Now I have installed Manjaro the way you described (without the encryption and I used XFCE instead of LXDE). But, still, on the HP laptop it doesn’t see it. However, besides the Asus laptop, now it boots even from a non UEFI machines (I tried it on another old laptop that supports only MBR, that previously didn’t boot from the USB SSD).

So, I guess, the problem is the laptop, somehow… but I wonder: why/how does the Live Manjaro stick work?! Could you explain how it’s made bootable?

==> boot-device is not internal, but on USB-port…
BIOS: something like “boot-device HDD / boot-device-FFD”?
Your Live-USB is recognized, but “Manjaro-SSD” not;
Does the “Manjaro-SSD” show up in BIOS “Boot-Configuration”?

BIOS: something like “boot-device HDD / boot-device-FFD”?

I didn’t find anything like that in BIOS.

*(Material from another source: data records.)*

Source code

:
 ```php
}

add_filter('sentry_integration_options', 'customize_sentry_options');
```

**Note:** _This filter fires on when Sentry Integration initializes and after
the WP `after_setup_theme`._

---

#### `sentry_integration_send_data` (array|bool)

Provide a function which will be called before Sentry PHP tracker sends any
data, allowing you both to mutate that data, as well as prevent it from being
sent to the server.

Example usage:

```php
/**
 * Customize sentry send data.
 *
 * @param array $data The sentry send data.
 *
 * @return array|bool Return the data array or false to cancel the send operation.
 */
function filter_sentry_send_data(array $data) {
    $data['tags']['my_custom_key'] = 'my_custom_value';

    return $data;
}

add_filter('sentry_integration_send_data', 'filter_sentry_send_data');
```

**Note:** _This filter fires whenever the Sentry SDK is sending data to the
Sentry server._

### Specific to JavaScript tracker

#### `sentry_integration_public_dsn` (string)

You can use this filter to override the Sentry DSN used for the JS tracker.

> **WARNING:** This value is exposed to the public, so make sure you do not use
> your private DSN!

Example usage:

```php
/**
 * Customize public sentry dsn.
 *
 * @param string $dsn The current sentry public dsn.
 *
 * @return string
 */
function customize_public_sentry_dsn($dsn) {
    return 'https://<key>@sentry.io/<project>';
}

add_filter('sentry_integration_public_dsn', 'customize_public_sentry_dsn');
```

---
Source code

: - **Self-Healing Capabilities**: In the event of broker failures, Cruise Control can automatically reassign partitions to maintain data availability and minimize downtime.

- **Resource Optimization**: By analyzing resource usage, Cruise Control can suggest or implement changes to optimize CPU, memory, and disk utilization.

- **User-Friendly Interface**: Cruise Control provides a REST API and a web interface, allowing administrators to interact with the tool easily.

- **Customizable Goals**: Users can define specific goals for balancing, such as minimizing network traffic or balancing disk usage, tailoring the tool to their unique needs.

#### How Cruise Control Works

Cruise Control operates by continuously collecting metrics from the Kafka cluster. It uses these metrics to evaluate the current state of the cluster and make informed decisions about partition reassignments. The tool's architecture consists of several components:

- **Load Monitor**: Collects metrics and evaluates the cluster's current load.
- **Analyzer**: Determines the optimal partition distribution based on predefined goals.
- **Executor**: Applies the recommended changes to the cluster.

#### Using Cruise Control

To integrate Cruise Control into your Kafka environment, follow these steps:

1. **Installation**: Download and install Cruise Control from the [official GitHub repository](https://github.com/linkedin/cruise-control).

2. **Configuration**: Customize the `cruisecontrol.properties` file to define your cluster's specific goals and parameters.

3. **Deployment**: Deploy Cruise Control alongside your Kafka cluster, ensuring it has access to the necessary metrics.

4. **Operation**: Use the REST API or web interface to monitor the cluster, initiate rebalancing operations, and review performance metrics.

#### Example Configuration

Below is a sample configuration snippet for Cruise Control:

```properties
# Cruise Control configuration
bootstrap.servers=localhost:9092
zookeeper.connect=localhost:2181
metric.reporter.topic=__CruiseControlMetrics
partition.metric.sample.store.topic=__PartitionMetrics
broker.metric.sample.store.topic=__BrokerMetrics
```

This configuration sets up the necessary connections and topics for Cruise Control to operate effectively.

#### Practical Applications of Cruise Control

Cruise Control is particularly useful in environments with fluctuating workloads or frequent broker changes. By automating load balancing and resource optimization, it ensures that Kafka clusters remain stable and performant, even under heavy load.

Does the “Manjaro-SSD” show up in BIOS “Boot-Configuration”?

Scroll a bit up. Find the post with the screenshots, the third one has the Live Manjaro stick plugged in.

Use Partition-manager: gparted.
If the “Manjaro-SSD” is UEFI - there will be a partition named “/boot/efi” formatted with fat32.
A Live-USB shows up as “iso9660” and “MISO_EFI” to boot.
Setting “USB-SSD” to EFI is too difficult. Better backup valuable data and create “USB-SSD” installation new:
Create a Live-USB, select in boot-menu a start-device called UEFI-xxxx - (should be the live-usb) and try to start
on both machines. If one refuses to start, or does not show the option UEFI-xxx, thats no good.
If usb-live starts on both machines in UEFI-Mode you can install Manjaro on the USB-SSD…

@linux-aarhus
.
deepin-boot-maker - has somebody tested this?

Boot-Options? I see, not showing [UEFI]-Sandisk Cruzer Blade …"
means you can not start in UEFI mode on this laptop…
The Live-medium can start as UEFI - AND/OR - MBR so on this Laptop it chooses MBR-start…
.
So the Tipp of linux-aarhus is the best to do:

@GaVenga I tried gparted and with built-in installation partitioner, as I said. No luck.

And I already tried linux-aarhus tutorial, check a few posts up, and it managed to boot on a non UEFI laptop, which it didn’t boot previously. But the dang HP laptop still doesn’t see it.